Update: ‘Anita, it’s all your fault’: Pastor’s message to wife before killing his daughter and himself
Updated 2:32 p.m.: HEBRON — Police said that the minister who killed his daughter and then shot himself Thursday at a home on Marshall Pond Road had been served with divorce papers earlier this week.
Daniel Randall, 56, shot his 27-year-old daughter, Claire Randall, multiple times with a shotgun in the bathroom of the family home before shooting himself in the head, according to State Police.
The State Medical Examiner’s Office in Augusta said that Claire Randall died from multiple gunshot wounds, while Daniel Randall died from a single gunshot wound to the head.
Randall left the Liberty Bay Recovery Center on Forest Avenue in Portland at 10 a.m. Thursday, bought a shotgun, drove to the family home on Marshall Pond and killed his daughter just before 2 p.m., according to State Police.
He had completed a 90-day recovery program two days prior to leaving the Liberty Bay Recovery Center.
Police said that Randall had been estranged from his family and did not have a key to the home. He broke into the house through a garage door.
State Police said that he had been served with divorce papers earlier this week.
Stephen McCausland, spokesman for the Maine Department of Public Safety, said that Randall had spray-painted messages to his family in all five rooms of the house before shooting himself.
One neighbor told reporters that the words “vow breaker” were spray-painted on a wall, as well as other messages.
McCausland said that police are currently tracking where Randall bought the gun.
According to State Police, Claire Randall had recently moved from Rhode Island to stay with her mother, Anita, and her teenage brother at the Marshall Pond Home.
Her mother and brother were not home at the time of the shooting.
At about 2 p.m., Oxford County deputies arrived on the scene after a man was reported dead on the porch of the massive two-story house, State Police Sgt. Mark Holmquist said Thursday night. The body had been reported by a neighbor who had gone to the home to check on the occupants.
According to Hebron tax records, the home is co-owned by Randall and his wife, Anita K. Randall.
McCausland said that the family had moved to Maine from Rhode Island earlier this year.
According to tax records in Bristol, Rhode Island, the couple also jointly owned a five-bedroom home on Lisa Lane. The Providence Journal reports that the home was sold in August.
Daniel Randall was an affiliate pastor with Roger Williams University in Bristol, Rhode Island, from 2009 to 2012 and grew up in Sheldon, Iowa.
He attended the University of Northern Iowa, where he met his first wife, Greta. After he graduated from Yale University Divinity School and was ordained, Randall served as an associate minister in Zion’s Reformed Church in Greenville, Pennsylvania, according to a newsletter from the First Parish Congregational Church United Church of Christ in Saco, where he served later in his career.

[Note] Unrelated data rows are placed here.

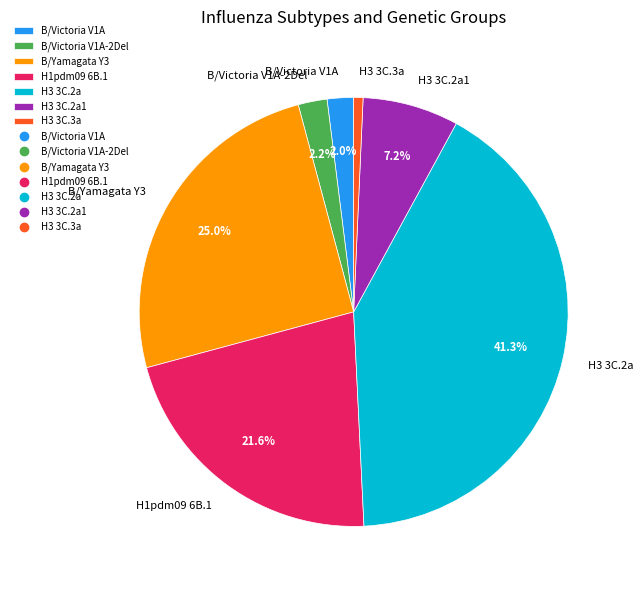

Which slice is the largest?

H3 3C.2a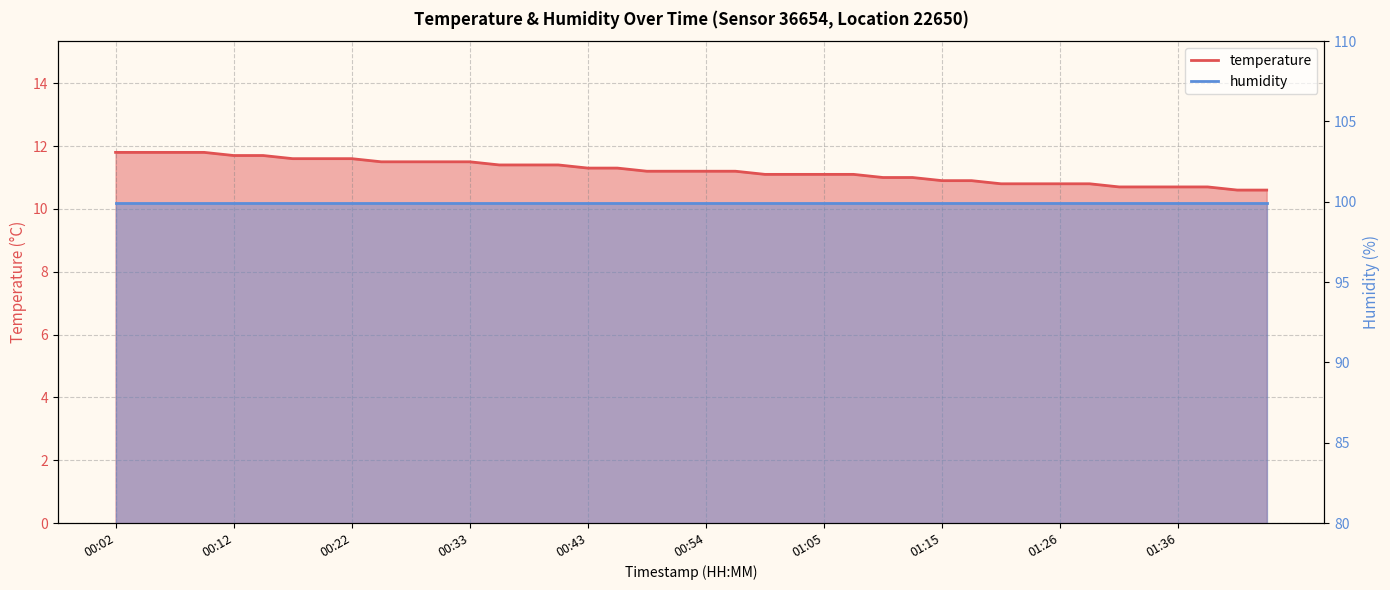

Rank the categories by value from lowest to highest.

01:41, 01:44, 01:31, 01:34, 01:36, 01:39, 01:21, 01:23, 01:26, 01:28, 01:15, 01:18, 01:10, 01:13, 01:00, 01:02, 01:05, 01:08, 00:49, 00:52, 00:54, 00:57, 00:43, 00:46, 00:35, 00:38, 00:41, 00:25, 00:27, 00:30, 00:33, 00:17, 00:20, 00:22, 00:12, 00:15, 00:02, 00:04, 00:07, 00:09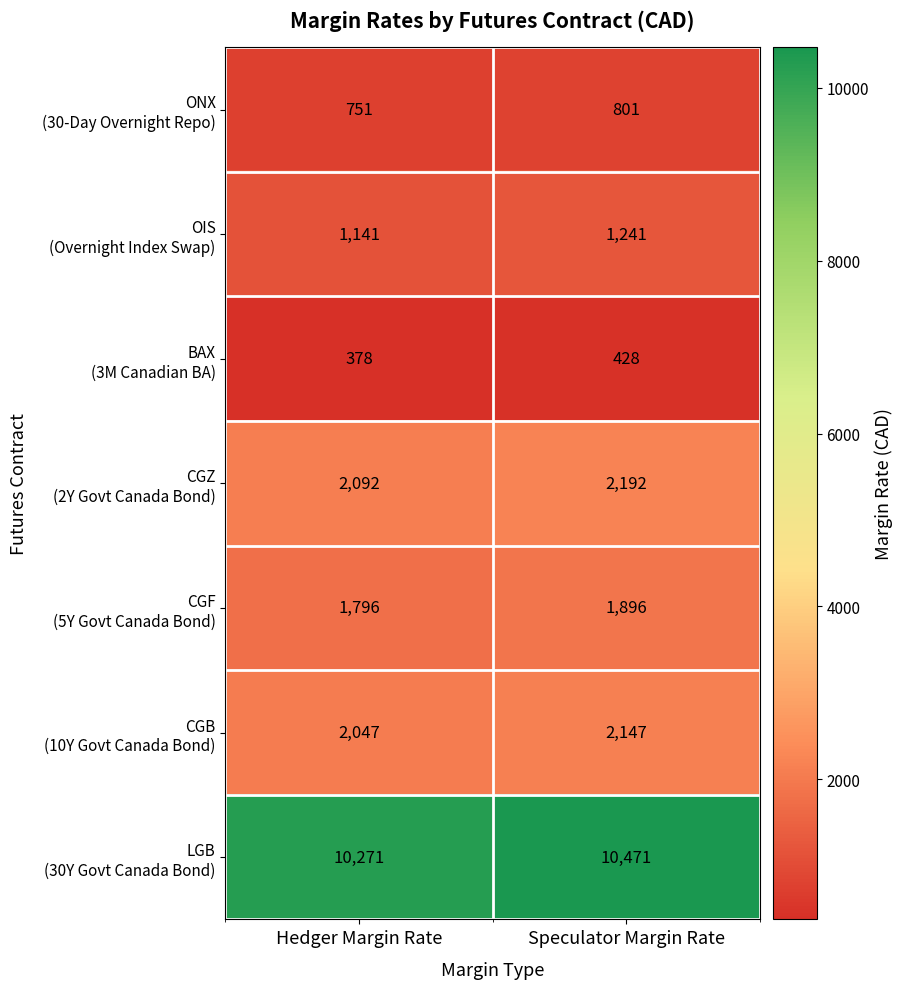

What is the difference between the highest and lowest values at Hedger Margin Rate?

9893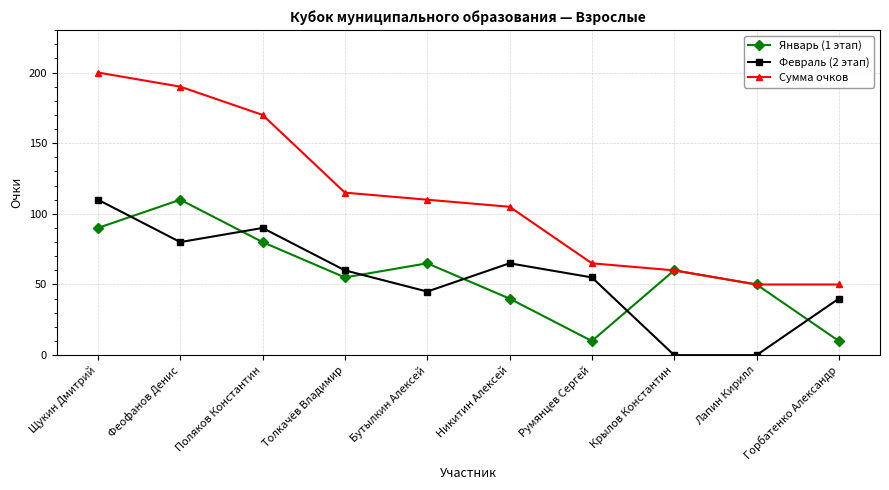

At which label does Сумма очков first exceed 110?

Щукин Дмитрий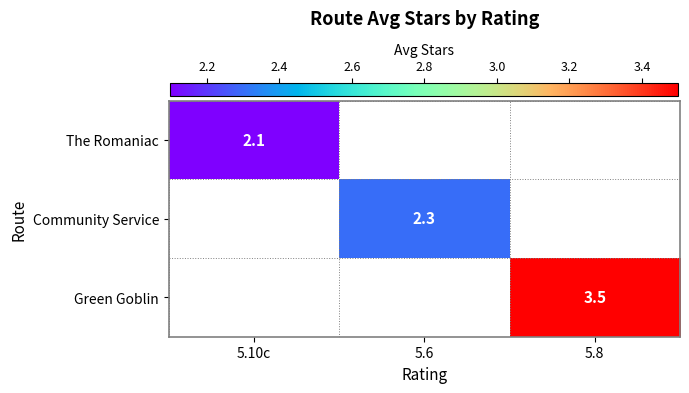

The Green Goblin series shows 4.6 at 5.8. True or false?

False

According to that newsletter, Randall began his ministry in Windsor, Wisconsin, with Greta and their two daughters, Claire and Molly. He moved to the Saco church in February 1993 and served there until July 1994, leaving after his wife died.

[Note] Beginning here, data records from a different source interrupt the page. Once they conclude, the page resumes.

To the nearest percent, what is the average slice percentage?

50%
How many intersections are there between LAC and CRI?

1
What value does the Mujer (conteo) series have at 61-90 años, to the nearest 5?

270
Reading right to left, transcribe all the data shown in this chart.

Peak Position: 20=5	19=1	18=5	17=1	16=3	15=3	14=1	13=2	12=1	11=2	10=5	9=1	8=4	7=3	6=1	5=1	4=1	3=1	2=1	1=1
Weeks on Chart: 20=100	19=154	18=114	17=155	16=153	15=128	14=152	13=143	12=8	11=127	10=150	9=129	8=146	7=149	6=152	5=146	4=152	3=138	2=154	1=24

According to the Saco church’s newsletter, “Greta Randall died after suffering injuries in a fall at Two Lights State Park in Cape Elizabeth on July 3.” She was six months pregnant at the time, and the child — Lucas Barron Randall — died a day later.
After a two-month leave, Rev. Randall moved with his daughters to Scottsdale, Arizona, where he met and married Anita Kimball.
A year later, the family moved to New Hampshire, where he served as minister at the Lee Church, UCC for seven years. The couple had a son in 2001.
According to the Saco newsletter, Randall joined the U.S. Air Force reserves and was called to active duty as chaplain in 2002.
That same year, he was named pastor at the First Congregational Church in Bristol, Rhode Island, serving there until December 2014.
In a farewell speech to the congregation, Randall thanked the church community for sharing a “wonderful spiritual journey” with him, his wife Anita, and his children, Molly, Claire and Gabriel.
The two older children were confirmed in that church, according to Randall’s speech.
His resignation was effective January 2015.
He thanked the congregation, and noted some of its accomplishments under his leadership, including the creation of the East Bay Food Pantry.
His wife and daughter Claire were active in the church, including a music ministry event Claire organized in 2014, with proceeds to benefit the Community Spring Project, a nonprofit that offers affordable and accessible violin, viola, cello and bass lessons to local children and adults.
Anita Randall is a graduate of Oxford Hills High School and grew up in Waterford.
McCausland said that detectives and evidence technicians were at the scene late into Thursday night, and will continue their work throughout Friday.
Executive Editor Judith Meyer contributed to this report.